Musharraf may or may not be the best option for Pakistan, but as far as India’s self interests are concerned, he is our best bargain. An unstable and nuclear powered Pakistan will be a great threat to international community in general and to India in particular. The last we want is to see the nuclear button under control of a fanatic wahaabi, who gets his inspiration from the middle east and considers sufi traditions of the subcontinent as “innovations” in Islam. Howsoever dictatorial, Musharraf is a professional soldier who understands the risks of a nuclear war. We cannot say the same thing about hordes of criminal gangs roaming in that country masquerading themselves as “saviors” of Islam.
I believe, in today’s scenario India should use her full diplomatic leverage to support Mush.

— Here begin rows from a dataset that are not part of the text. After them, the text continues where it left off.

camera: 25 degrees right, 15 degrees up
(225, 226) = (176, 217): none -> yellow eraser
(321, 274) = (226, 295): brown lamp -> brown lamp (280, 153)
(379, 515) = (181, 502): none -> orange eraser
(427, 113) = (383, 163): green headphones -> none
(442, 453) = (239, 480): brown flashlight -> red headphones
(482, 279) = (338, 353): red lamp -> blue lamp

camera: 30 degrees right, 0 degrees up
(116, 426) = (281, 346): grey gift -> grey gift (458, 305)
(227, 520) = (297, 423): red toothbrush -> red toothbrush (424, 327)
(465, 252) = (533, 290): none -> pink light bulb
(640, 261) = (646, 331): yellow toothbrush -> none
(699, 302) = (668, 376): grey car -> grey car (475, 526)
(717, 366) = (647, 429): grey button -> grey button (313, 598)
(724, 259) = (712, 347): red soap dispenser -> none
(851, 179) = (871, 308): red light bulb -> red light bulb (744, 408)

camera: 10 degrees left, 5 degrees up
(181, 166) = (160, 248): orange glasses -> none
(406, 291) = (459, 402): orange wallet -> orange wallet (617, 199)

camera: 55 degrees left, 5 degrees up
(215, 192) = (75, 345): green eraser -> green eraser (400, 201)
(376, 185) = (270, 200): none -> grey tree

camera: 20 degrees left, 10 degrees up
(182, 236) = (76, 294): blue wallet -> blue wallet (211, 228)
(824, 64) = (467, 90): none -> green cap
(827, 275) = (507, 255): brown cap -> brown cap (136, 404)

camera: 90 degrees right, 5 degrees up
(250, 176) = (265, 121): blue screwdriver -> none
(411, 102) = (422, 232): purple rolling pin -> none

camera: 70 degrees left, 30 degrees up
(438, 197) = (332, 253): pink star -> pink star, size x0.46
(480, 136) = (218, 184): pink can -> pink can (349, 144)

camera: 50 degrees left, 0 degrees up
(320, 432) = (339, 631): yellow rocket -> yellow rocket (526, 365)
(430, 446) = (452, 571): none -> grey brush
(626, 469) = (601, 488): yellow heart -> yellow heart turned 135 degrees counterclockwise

I disagree entirely. It is one thing to say that we should deal with whosoever is in power in Pakistan. It is quite another to say that we should actively support Musharraf. That last thing we should be doing is to prop up an unpopular leader whose days are numbered, whether we support him or not. In any case, our leverage to influence events within Pakistan, if it exists at all, is so limited that our support is going to do nothing to help him prolong his regime.
Our support should always be for the people of the country – that will earn us goodwill. We should also keep a vigil on our borders – whenever Pakistani leaders have had domestic unrest, they have tried to divert attention of the public against India and use that to unite the people behind them. Musharraf can go to any lengths to attain his goals and if it seems beneficial for him, I don’t have any doubt that he would abandon his current stance of detente towards us and act against our interests. Kargil is a prime example.
Thus, we should adopt a two-pronged strategy. Don’t do anything to aggravate the situation with Pakistan. Adopt Narasimha Rao’s “inaction is action” policy on the foreign policy front. Simultaneously, take action on the defensive front – stepping up the vigil on the borders, stepping up intelligence to prevent any major re-activation of sleeper cells within India and so on. Till now, it seems like the Government of India is adopting this very two-pronged strategy.
Seal the border so there’s no attempts to divert attention from Musharraf; and let them figure it out on their own. Any type of interference or attempt to influence things will backfire; we must make sure we protect ourselves, but beyond that, we don’t have a role.
And as far as the U.S. role is concerned, there has certainly been a negative influence, but what about the Chinese role in supporting the Pakistani military dictators? Certainly this has also been a negative influence. And regardless, it is Pakistanis themselves who decided to put religious identity on a pedestal, above all else; everything that is happenning now can be traced back to that decision, and their slide into Talibanization cannot be reversed without reconsidering the role of religion in national identity.
I agree with Asad in a sense that no democratic power can challenge the terrorists and reign in the army at the same time in Pakistan. A strategy should be made to weaken pakistan from a military point of view. A stronger economic pakistan might be good but not a military one. I will also strategically like to see Pakistan merge back with India or parts of it merging back with India as this will make Indian Muslims stronger and as well finishing of a perennial enemy.
“I will also strategically like to see Pakistan merge back with India or parts of it merging back with India as this will make Indian Muslims stronger and as well finishing of a perennial enemy.”
This is totally uncalled for.
We should respect their right to separate existence as much as we respect our own. Imperialism has never solved any problem for anyone. If we cannot respect their right as a separate nation, what rights do we have to expect it from them? The solution lies in mutual respect on reciprocal basis. Jingoism – either of the left or the right – is a recipe for doom.